┌─ Input

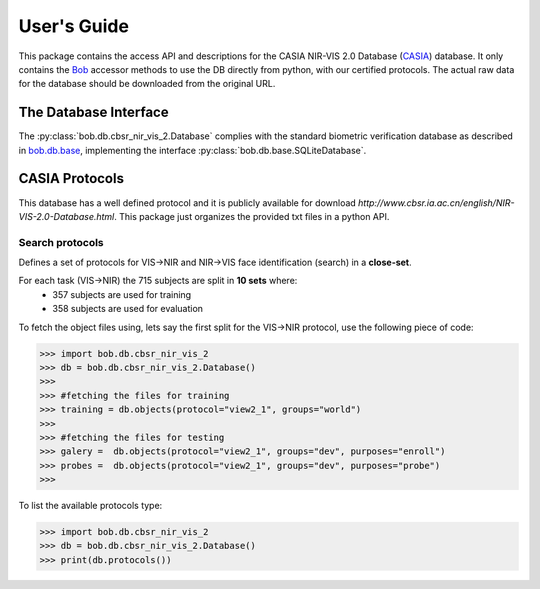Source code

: .. vim: set fileencoding=utf-8 :
.. @author: Tiago de Freitas Pereira <tiago.pereira@idiap.ch>
.. @date:   Fri 29 Apr 2016 09:09:34 CEST 

==============
 User's Guide
==============

This package contains the access API and descriptions for the CASIA NIR-VIS 2.0 Database (`CASIA`_) database.
It only contains the Bob_ accessor methods to use the DB directly from python, with our certified protocols.
The actual raw data for the database should be downloaded from the original URL.

The Database Interface
----------------------

The :py:class:`bob.db.cbsr_nir_vis_2.Database` complies with the standard biometric verification database as described in `bob.db.base <bob.db.base>`_, implementing the interface :py:class:`bob.db.base.SQLiteDatabase`.


CASIA Protocols
--------------------


This database has a well defined protocol and it is publicly available for download `http://www.cbsr.ia.ac.cn/english/NIR-VIS-2.0-Database.html`. 
This package just organizes the provided txt files in a python API.


Search protocols
================

Defines a set of protocols for VIS->NIR and NIR->VIS face identification (search) in a **close-set**.

For each task (VIS->NIR) the 715 subjects are split in **10 sets** where:
 - 357 subjects are used for training
 - 358 subjects are used for evaluation

To fetch the object files using, lets say the first split for the VIS->NIR protocol, use the following piece of code:

.. code-block:: python

   >>> import bob.db.cbsr_nir_vis_2
   >>> db = bob.db.cbsr_nir_vis_2.Database()
   >>>
   >>> #fetching the files for training   
   >>> training = db.objects(protocol="view2_1", groups="world")
   >>>
   >>> #fetching the files for testing
   >>> galery =  db.objects(protocol="view2_1", groups="dev", purposes="enroll")
   >>> probes =  db.objects(protocol="view2_1", groups="dev", purposes="probe")
   >>>


To list the available protocols type:

.. code-block:: python

   >>> import bob.db.cbsr_nir_vis_2
   >>> db = bob.db.cbsr_nir_vis_2.Database()
   >>> print(db.protocols())




.. _CASIA: http://www.cbsr.ia.ac.cn/english/NIR-VIS-2.0-Database.html
.. _bob: https://www.idiap.ch/software/bob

└─

* **Brief**: Leave out the pictures, then return every line of the data exactly.

* **Task result**:
Source code

: .. vim: set fileencoding=utf-8 :
.. @author: Tiago de Freitas Pereira <tiago.pereira@idiap.ch>
.. @date:   Fri 29 Apr 2016 09:09:34 CEST 

==============
 User's Guide
==============

This package contains the access API and descriptions for the CASIA NIR-VIS 2.0 Database (`CASIA`_) database.
It only contains the Bob_ accessor methods to use the DB directly from python, with our certified protocols.
The actual raw data for the database should be downloaded from the original URL.

The Database Interface
----------------------

The :py:class:`bob.db.cbsr_nir_vis_2.Database` complies with the standard biometric verification database as described in `bob.db.base <bob.db.base>`_, implementing the interface :py:class:`bob.db.base.SQLiteDatabase`.


CASIA Protocols
--------------------


This database has a well defined protocol and it is publicly available for download `http://www.cbsr.ia.ac.cn/english/NIR-VIS-2.0-Database.html`. 
This package just organizes the provided txt files in a python API.


Search protocols
================

Defines a set of protocols for VIS->NIR and NIR->VIS face identification (search) in a **close-set**.

For each task (VIS->NIR) the 715 subjects are split in **10 sets** where:
 - 357 subjects are used for training
 - 358 subjects are used for evaluation

To fetch the object files using, lets say the first split for the VIS->NIR protocol, use the following piece of code:

.. code-block:: python

   >>> import bob.db.cbsr_nir_vis_2
   >>> db = bob.db.cbsr_nir_vis_2.Database()
   >>>
   >>> #fetching the files for training   
   >>> training = db.objects(protocol="view2_1", groups="world")
   >>>
   >>> #fetching the files for testing
   >>> galery =  db.objects(protocol="view2_1", groups="dev", purposes="enroll")
   >>> probes =  db.objects(protocol="view2_1", groups="dev", purposes="probe")
   >>>


To list the available protocols type:

.. code-block:: python

   >>> import bob.db.cbsr_nir_vis_2
   >>> db = bob.db.cbsr_nir_vis_2.Database()
   >>> print(db.protocols())




.. _CASIA: http://www.cbsr.ia.ac.cn/english/NIR-VIS-2.0-Database.html
.. _bob: https://www.idiap.ch/software/bob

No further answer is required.